Vanderhoef -- standing by his original $736 million budget proposal that calls for slashing 125 positions from the county workforce -- has the next five days after the Legislature's vote to exercise his veto power, whether partially or in full, his spokesman Ron Levine told Newsday.
"We stand by our budget," Levine said. "Whatever they send us, they send us. In the end, we'll have to review and decide if we can go along with it or if it needs to be vetoed."
Vanderhoef is concerned with how the final budget will affect Rockland's bond rating, which is hovering just above junk status as the county is looking at a $43 million gap for next year and an overall estimated $95 million shortfall due to years of operating in the red.

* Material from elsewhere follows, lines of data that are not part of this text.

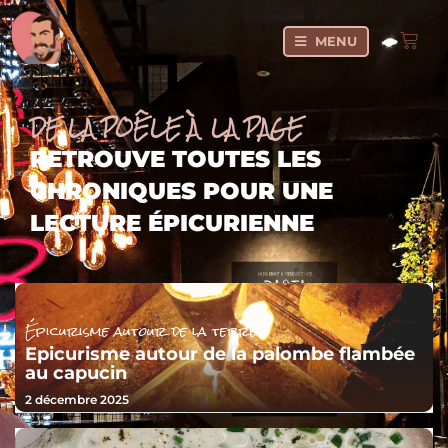
MENU
DE LA POÊLE À LA PAGE
RETROUVE TOUTES LES
CHRONIQUES POUR UNE
LECTURE ÉPICURIENNE
Épicurisme autour de la terre
Epicurisme autour de la palombe flambée
au capucin
2 décembre 2025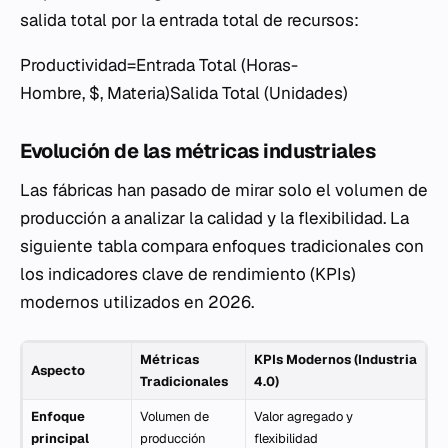
salida total por la entrada total de recursos:
Productividad=Entrada Total (Horas-
Hombre, $, Materia)Salida Total (Unidades)​
Evolución de las métricas industriales
Las fábricas han pasado de mirar solo el volumen de
producción a analizar la calidad y la flexibilidad. La
siguiente tabla compara enfoques tradicionales con
los indicadores clave de rendimiento (KPIs)
modernos utilizados en 2026.
Métricas
KPIs Modernos (Industria
Aspecto
Tradicionales
4.0)
Enfoque
Volumen de
Valor agregado y
principal
producción
flexibilidad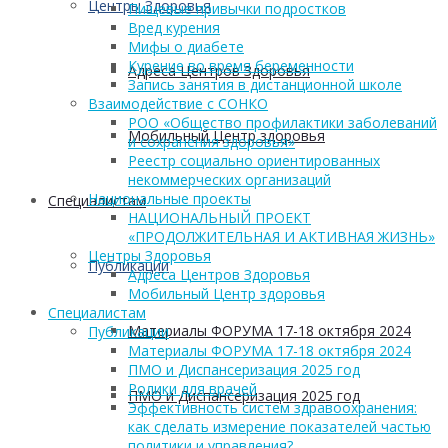
Центры Здоровья
Пищевые привычки подростков
Вред курения
Мифы о диабете
Курение во время беременности
Адреса Центров Здоровья
Запись занятия в дистанционной школе
Взаимодействие с СОНКО
РОО «Общество профилактики заболеваний
Мобильный Центр здоровья
и сохранения здоровья»
Реестр социально ориентированных
некоммерческих организаций
Национальные проекты
Cпециалистам
НАЦИОНАЛЬНЫЙ ПРОЕКТ
«ПРОДОЛЖИТЕЛЬНАЯ И АКТИВНАЯ ЖИЗНЬ»
Центры Здоровья
Публикации
Адреса Центров Здоровья
Мобильный Центр здоровья
Cпециалистам
Материалы ФОРУМА 17-18 октября 2024
Публикации
Материалы ФОРУМА 17-18 октября 2024
ПМО и Диспансеризация 2025 год
Ролики для врачей
ПМО и Диспансеризация 2025 год
Эффективность систем здравоохранения:
как сделать измерение показателей частью
политики и управления?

The Democratic-controlled Legislature has criticized Vanderhoef's budget proposal, saying that it is reluctant to lay off county workers. Vanderhoef, a Republican, also doesn't have the full support of his party members in the Legislature.
Legis. Edwin Day (R-New City) said he has been working with two other GOP legislators to reverse proposed cuts to vital services and lower the executive's proposed 18.4 percent tax hike.
"We want to lighten the property tax burden for the people of Rockland County," Day said. "The three of us will be putting forth a proposal at tonight's meeting and if it works out the way I think it will, we'll restore jobs in public safety, highway and mosquito control."
Vanderhoef's budget, as well as the Budget and Finance Committee and Day's plans, all would require a supermajority override of Gov. Andrew Cuomo's 2 percent property tax cap. This year, county taxes were increased by about 30 percent.